Philadelphia's mayor, fed up with throngs of young people running through the city and terrorizing citizens, has taken to the pulpit to slam the "stupid, ignorant, and dumb actions" that might have both parents and their teens sitting behind bars.
Mayor Michael A. Nutter, speaking from the pulpit Sunday at Mount Carmel Baptist Church in west Philadelphia, condemned the recent flash mob incident in which a group of about 20 to 40 youth beat and robbed people in the streets.
"You've damaged yourself, you've damaged another person, you've damaged your peers and, quite honestly, you've damaged your own race," Nutter said, insisting he was sharing what was on his heart.
The mayor, who is black, spoke before a predominantly black congregation. He claimed that he was expressing what others in the African-American community felt but were not willing to say.
He not only directed his words to Philadelphia's teens, but called out negligent parents as well.
"Parents who neglect their children, who don't know where they are or who they are with... you're gonna find yourself spending quality time with your kids in jail together."
Turning to the subject of absent fathers, some of whom he called "ATMs" and "sperm donors," the mayor said, "You're not a father just because you have a kid, or two, or three."
"A father is a person who is around, participating in a child's life. A father has to provide instruction to a young boy on how to become a good man... A father also has to be a good role model to help a young girl become a strong woman," the Philadelphia mayor said.
His remarks were welcomed by church congregants, and by groups such as Project 21, a network of black conservatives connected to The National Center for Public Policy Research.
Deneen Borelli, a Fellow with Project 21, applauded Mayor Nutter for "doing what Al Sharpton, Jesse Jackson, President Obama and the Congressional Black Caucus have thus far failed to do."
Some critics, however, say Mayor Nutter unfairly targeted the African-American community and has reduced its members to a stereotype, since not all flash mob incidents involve black youth.
Nutter applauded young people who do not partake in such behavior. He closed out his remarks Sunday by encouraging Philadelphia teens to "stay in school, graduate from high school, [and] go on to college so you can make something of yourself and be a good citizen here in this city."

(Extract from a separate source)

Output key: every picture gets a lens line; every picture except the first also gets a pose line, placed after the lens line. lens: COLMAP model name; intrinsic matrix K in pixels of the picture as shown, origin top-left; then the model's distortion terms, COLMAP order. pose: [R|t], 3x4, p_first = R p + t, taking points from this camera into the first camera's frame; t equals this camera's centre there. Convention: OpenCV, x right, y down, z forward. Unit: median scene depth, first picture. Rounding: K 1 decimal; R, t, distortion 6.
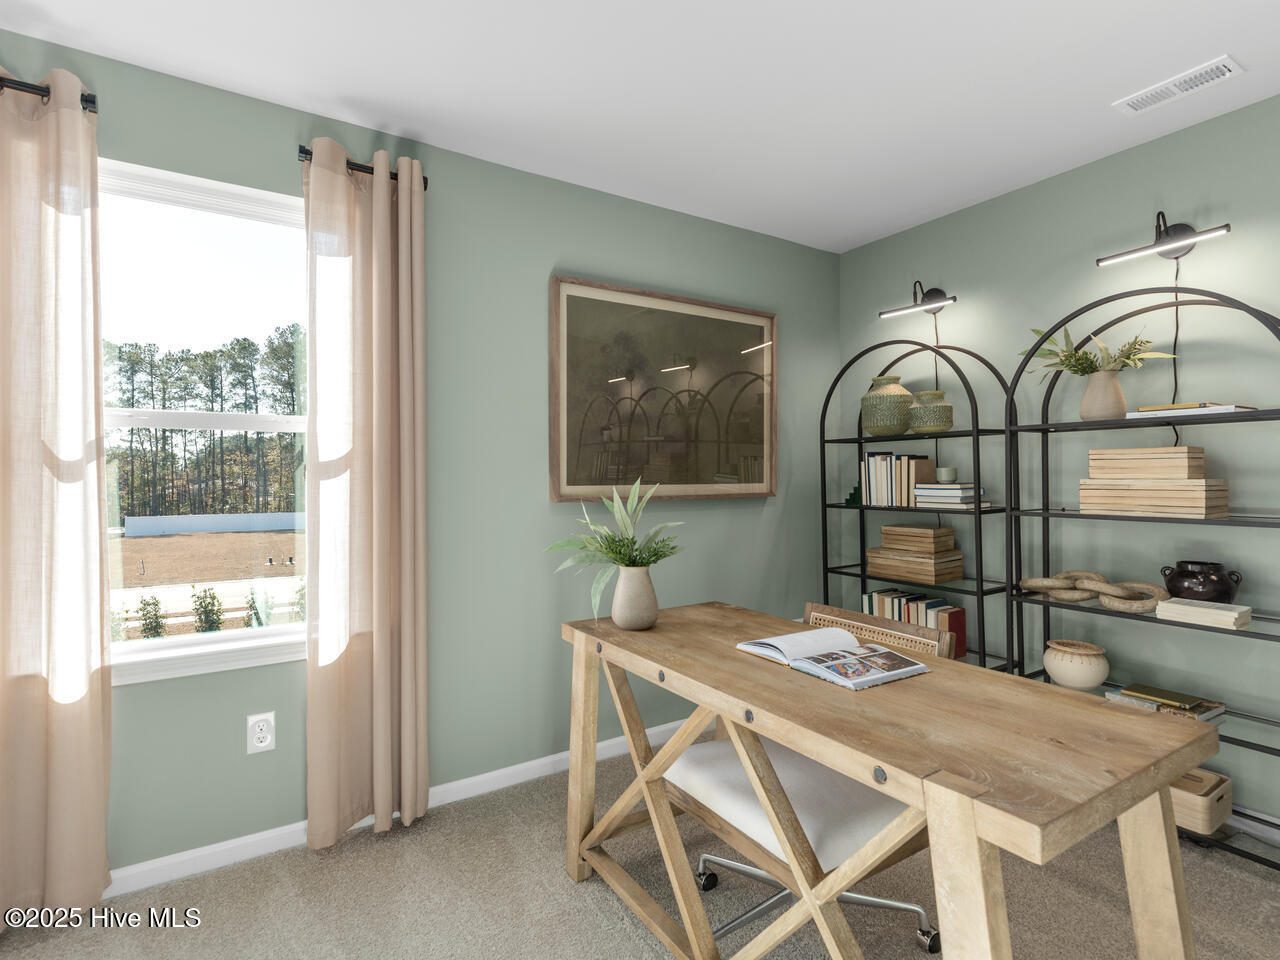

The mayor's remarks were in response to the July 29 incident in which two men were beaten and one of them robbed. Police have since arrested three teens and one 11-year-old.
That incident came a month after a mob of about 100 young people committed similar actions against pedestrians.
As a result of the latest attacks, Mayor Nutter issued curfew changes and called on police officers to increase street patrols.
“We will be prosecuting these young criminals to the fullest extent of the law," he said in a statement this week. "There is no excuse for what they did, and they have brought great shame upon themselves and their families."
Violent flash mob incidents are not unique to Philadelphia, as officials in cities such as Las Vegas and Chicago have reported crimes committed by large groups of unruly teens.